As part of the discussion, the SEA-PLM Secretariat launched the first SEA-PLM 2019 regional secondary analysis report - SEA-PLM 2019 latest evidence in basic education: Boys’ and girls’ learning in 6 Southeast Asian countries with the overview presented by SEA-PLM Secretariat. Two distinguished experts from two partner organizations, namely Korea Institute for Curriculum and Evaluation (KICE) and United Nations Girls’ Education Initiative (UNGEI) have provided and shared their insights on the findings from the Secondary Analysis.
The discussion highlighted the concrete reflections from five SEA-PLM participating countries, namely Cambodia, Lao PDR, Malaysia, Philippines, and Vietnam on the learning trends of girls and boys as well as the policy implications in accordance with the new evidence from SEA-PLM 2019. In addition, two SEAMEO member countries that did not yet join SEA-PLM 2019, namely Brunei Darussalam and Timor-Leste, shared country experiences in developing gender policies and improving equity in learning for girls and boys.

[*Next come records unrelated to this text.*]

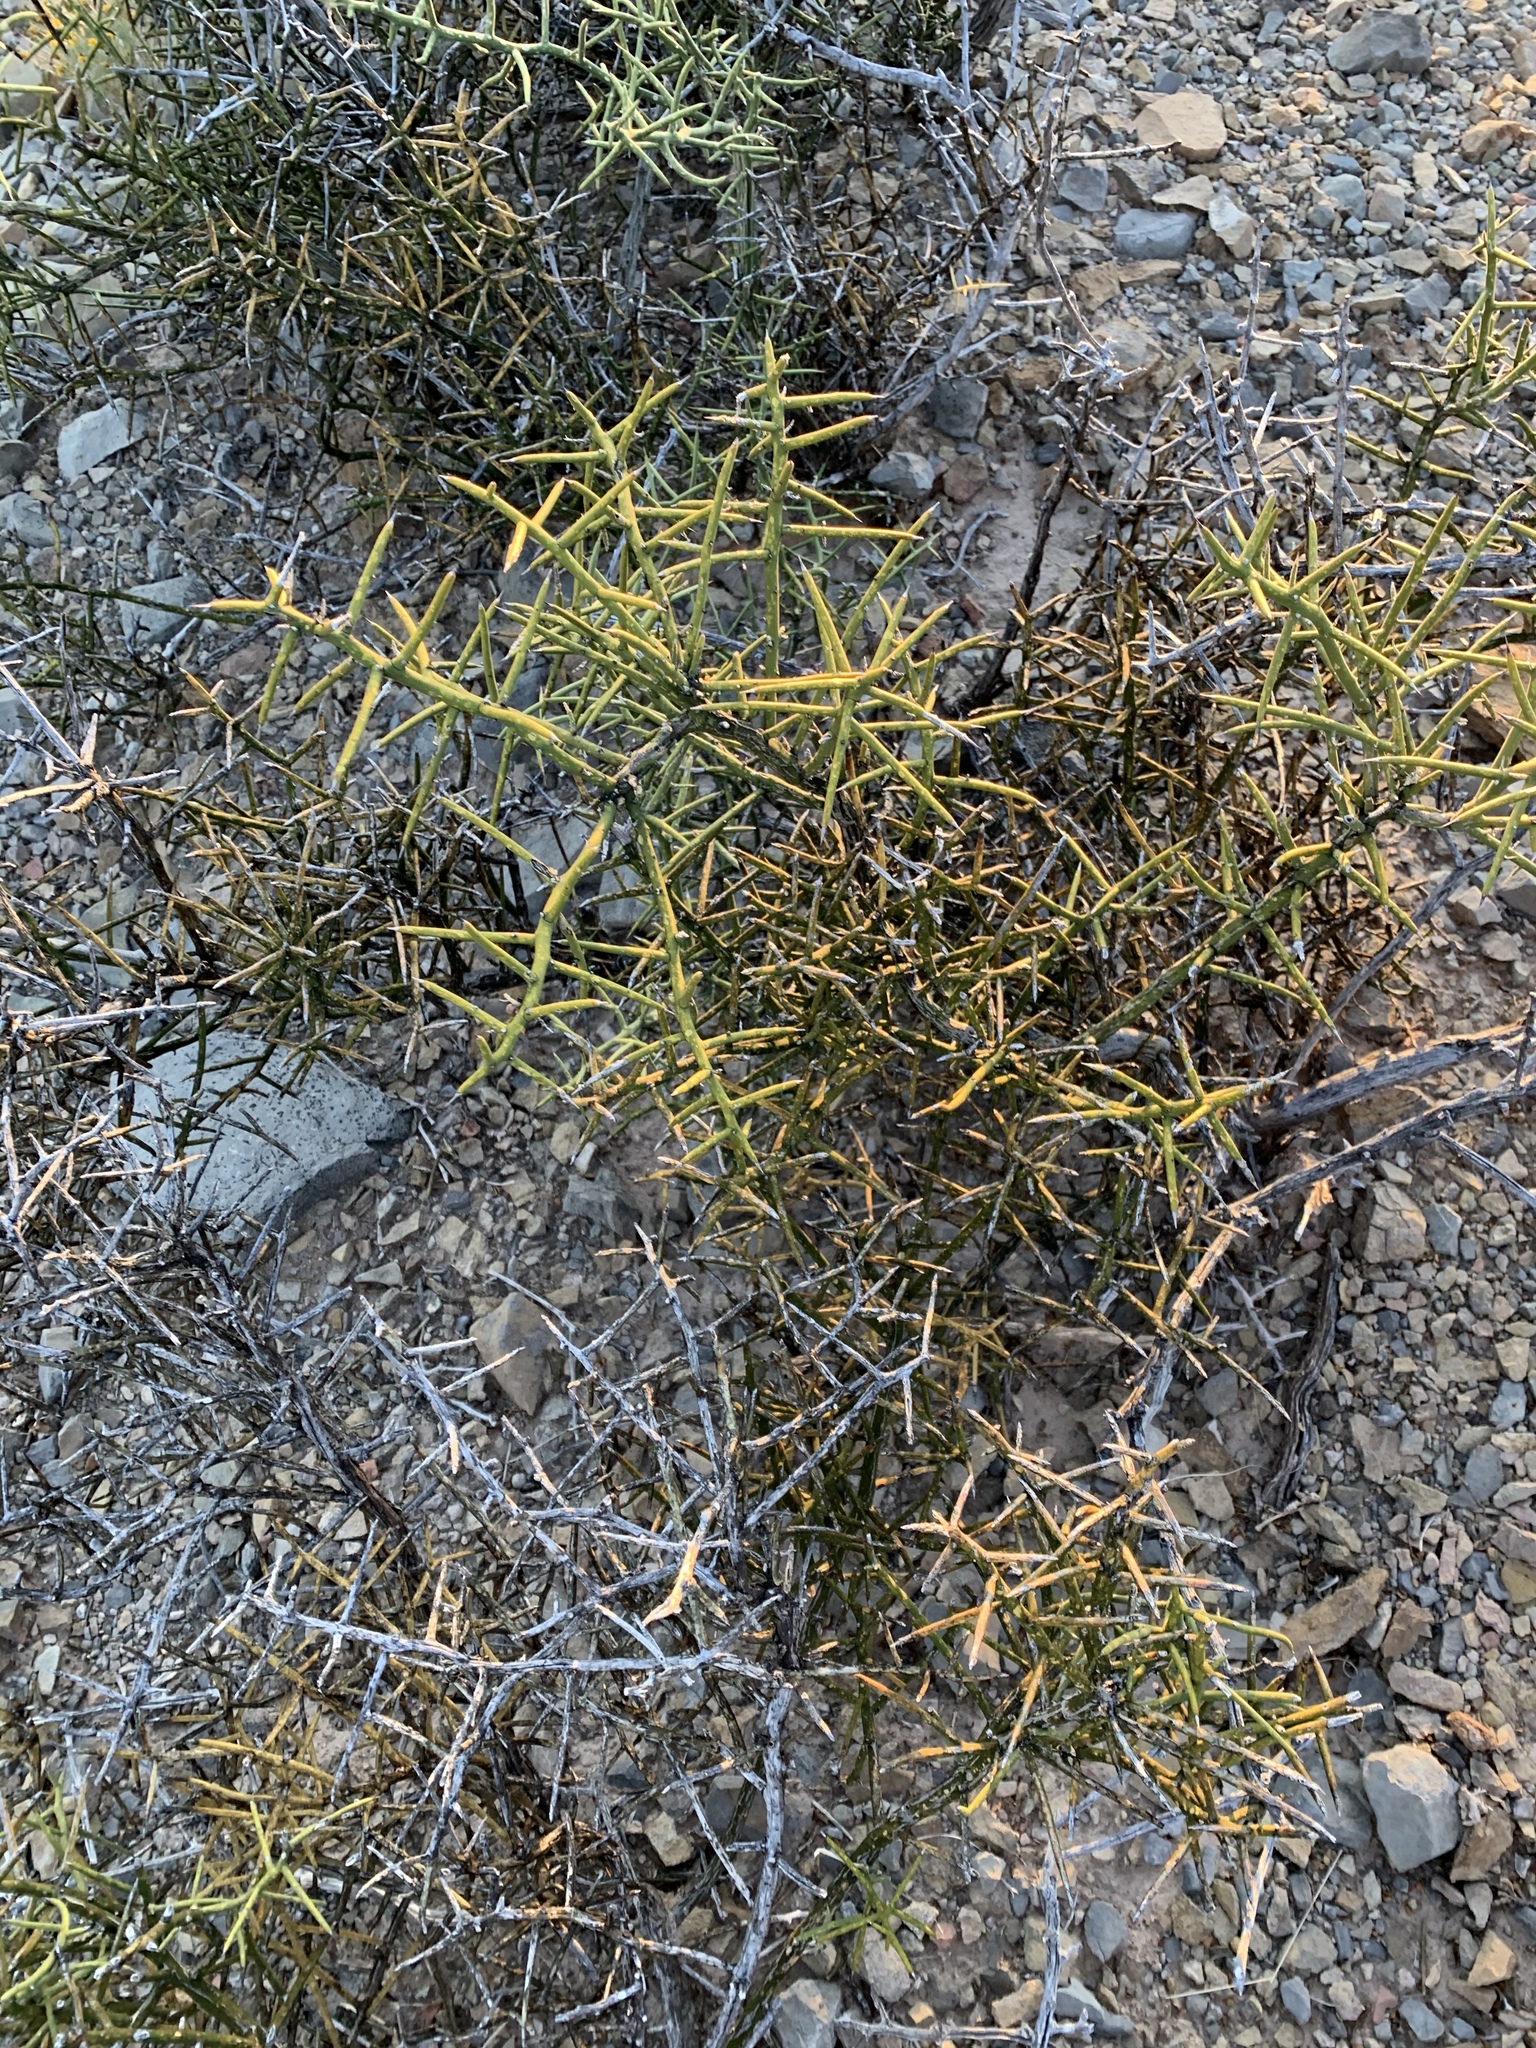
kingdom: Plantae
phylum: Tracheophyta
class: Magnoliopsida
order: Brassicales
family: Koeberliniaceae
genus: Koeberlinia
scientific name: Koeberlinia spinosa
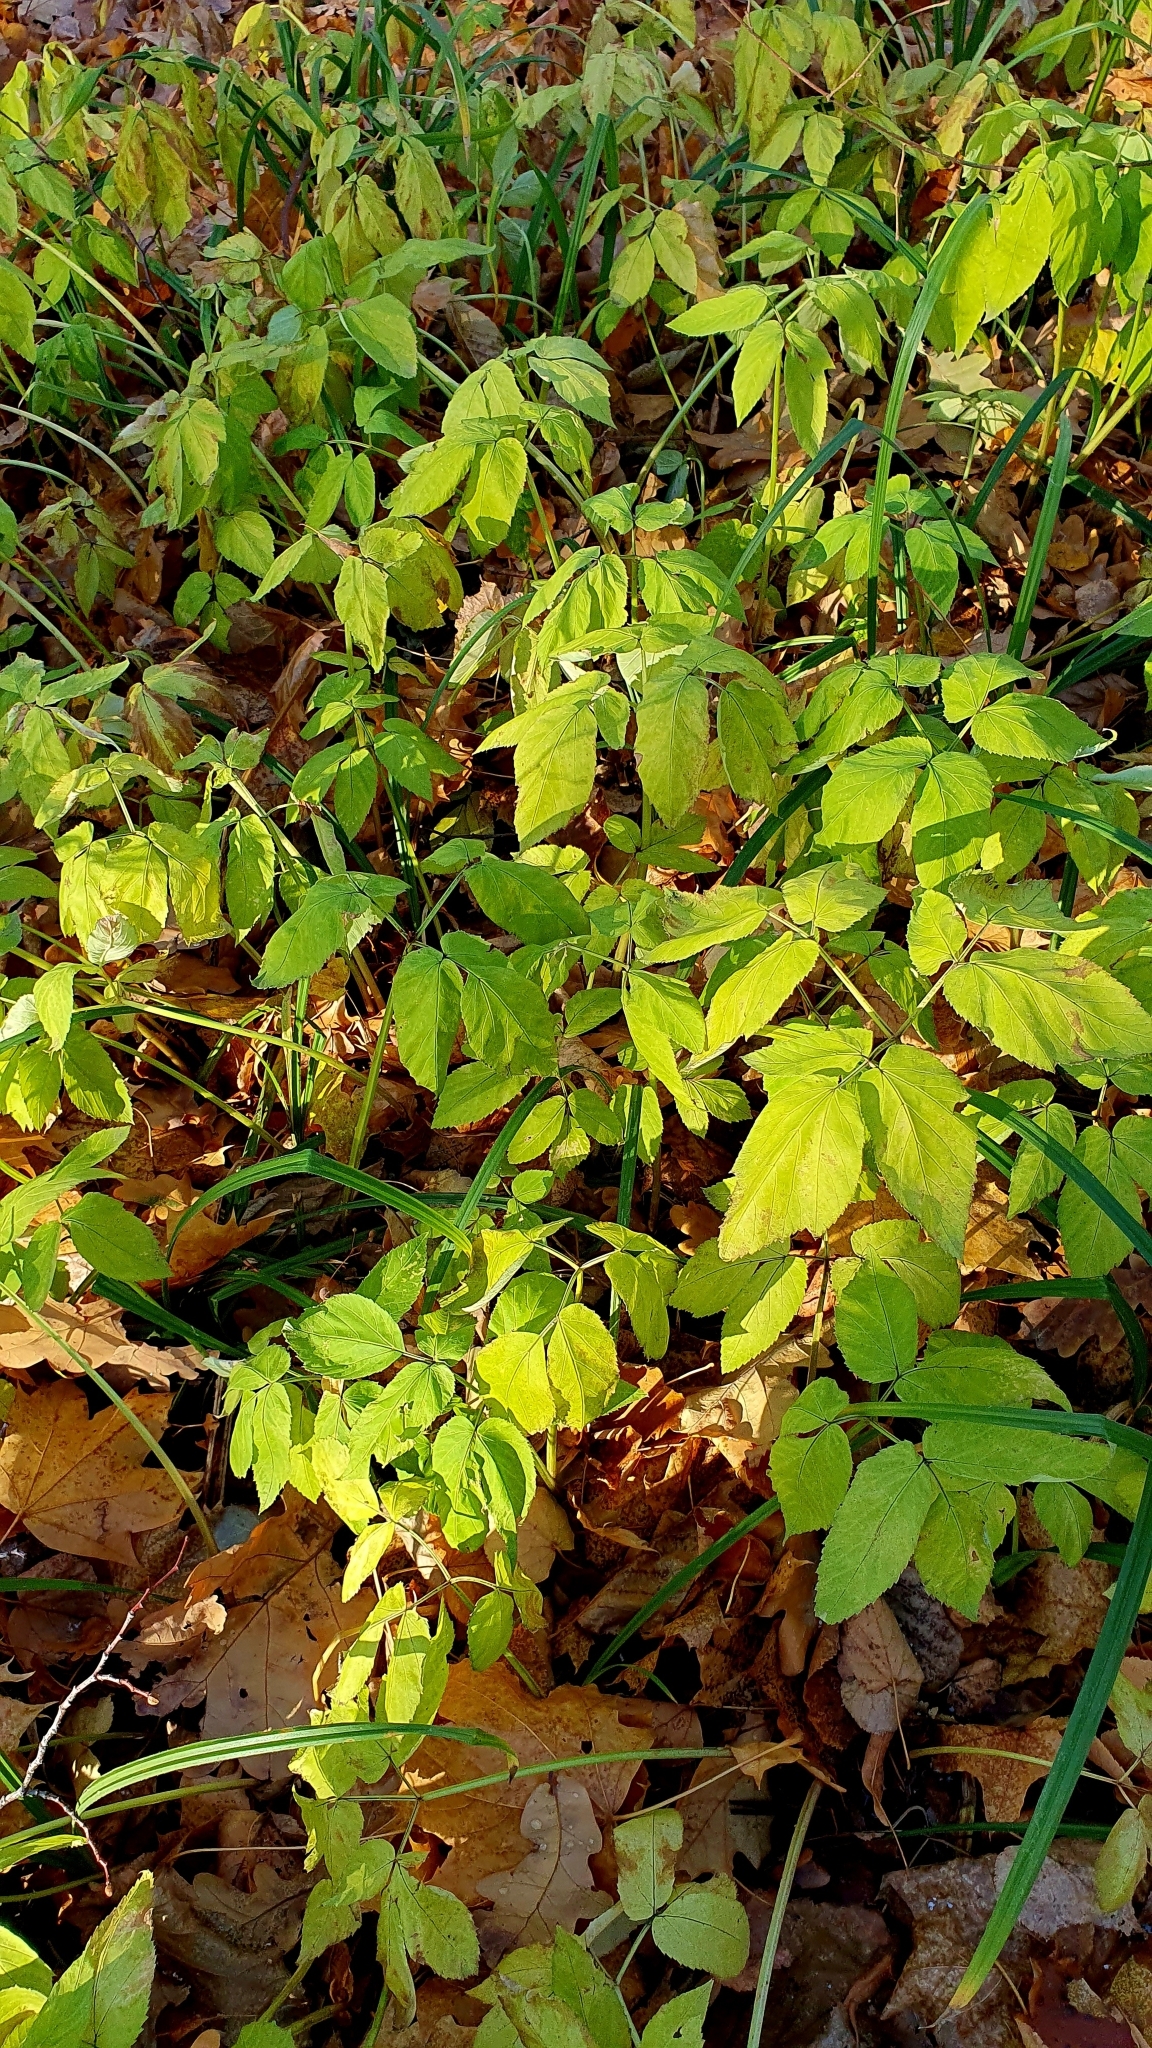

The virtual policy roundtable extended our effort in using SEA-PLM 2019 results for paving the way towards a more inclusive and better quality of education for all children in Southeast Asia. By providing insightful and comprehensive findings for developing evidence-based policy, we ensure that each country can actively develop, implement, monitor, report, and enhance the quality of learning at the national level as well as the regional level.